Occasionally at a previous job, we ran into a problem with our databases where a client DBA had modified the schema, a stored procedure or a function somehow, without telling us, and then some changes we made would overwrite theirs. The way we usually worked around that was by carefully (manually) comparing the production schema to our development version, figuring out which changes conflicted with theirs and (again, manually) merging them, then testing, then deployment.
This is time-consuming, error-prone and very annoying. Distributed version control offers a better option.
Here's how it would work. We would keep a copy of scripts for our schema (exported by SQL Server Management Studio) in a Git repository branch. We would keep another branch for the production system.

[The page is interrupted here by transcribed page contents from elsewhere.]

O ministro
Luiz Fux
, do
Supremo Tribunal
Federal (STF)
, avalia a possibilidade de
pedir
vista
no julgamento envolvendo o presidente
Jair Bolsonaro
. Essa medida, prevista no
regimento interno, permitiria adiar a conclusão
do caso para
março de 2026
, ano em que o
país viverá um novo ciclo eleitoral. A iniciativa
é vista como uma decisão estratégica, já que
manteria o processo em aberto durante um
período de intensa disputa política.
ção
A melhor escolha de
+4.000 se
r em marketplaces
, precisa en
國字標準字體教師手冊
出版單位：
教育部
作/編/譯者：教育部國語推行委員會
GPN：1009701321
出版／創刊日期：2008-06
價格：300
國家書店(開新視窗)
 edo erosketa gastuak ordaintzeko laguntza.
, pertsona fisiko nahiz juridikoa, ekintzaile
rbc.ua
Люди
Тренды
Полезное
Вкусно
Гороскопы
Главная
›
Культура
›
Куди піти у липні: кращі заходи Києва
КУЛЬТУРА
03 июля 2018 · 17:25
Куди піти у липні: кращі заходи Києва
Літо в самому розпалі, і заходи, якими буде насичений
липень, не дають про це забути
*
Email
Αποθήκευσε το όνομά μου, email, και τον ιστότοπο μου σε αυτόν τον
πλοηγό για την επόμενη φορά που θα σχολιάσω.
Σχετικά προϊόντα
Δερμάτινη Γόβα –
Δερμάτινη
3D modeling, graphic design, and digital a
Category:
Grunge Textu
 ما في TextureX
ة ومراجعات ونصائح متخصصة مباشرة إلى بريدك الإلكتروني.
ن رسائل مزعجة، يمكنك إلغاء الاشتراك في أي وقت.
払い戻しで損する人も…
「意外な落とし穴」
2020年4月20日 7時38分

Before deployment, to determine if there are any changes by the DBA that need to be incorporated, we do another export on that end, check it into their Git branch, then attempt a merge with the development branch. Conflicts will be automatically detected and highlighted by Git, so they can be very easily seen. Once any conflicts are dealt with, we generate our deployment scripts and update the production database.
I suppose this doesn't really have to be done with distributed version control, as such. As long as there are separate, comparable repositories for the two environments that allow changes and conflicts to be detected automatically and merged, then you have a better solution than manual comparisons. Also, this isn't really a novel use of version control, either. This is exactly what version control was designed to do, except that one person doesn't have to be aware that the version control system even exists, but everyone still benefits from it.
Mokalus of Borg
PS - I am currently using this source control technique to help with my church's website.
PPS - It's a much smaller scale problem, but the solution holds up nicely.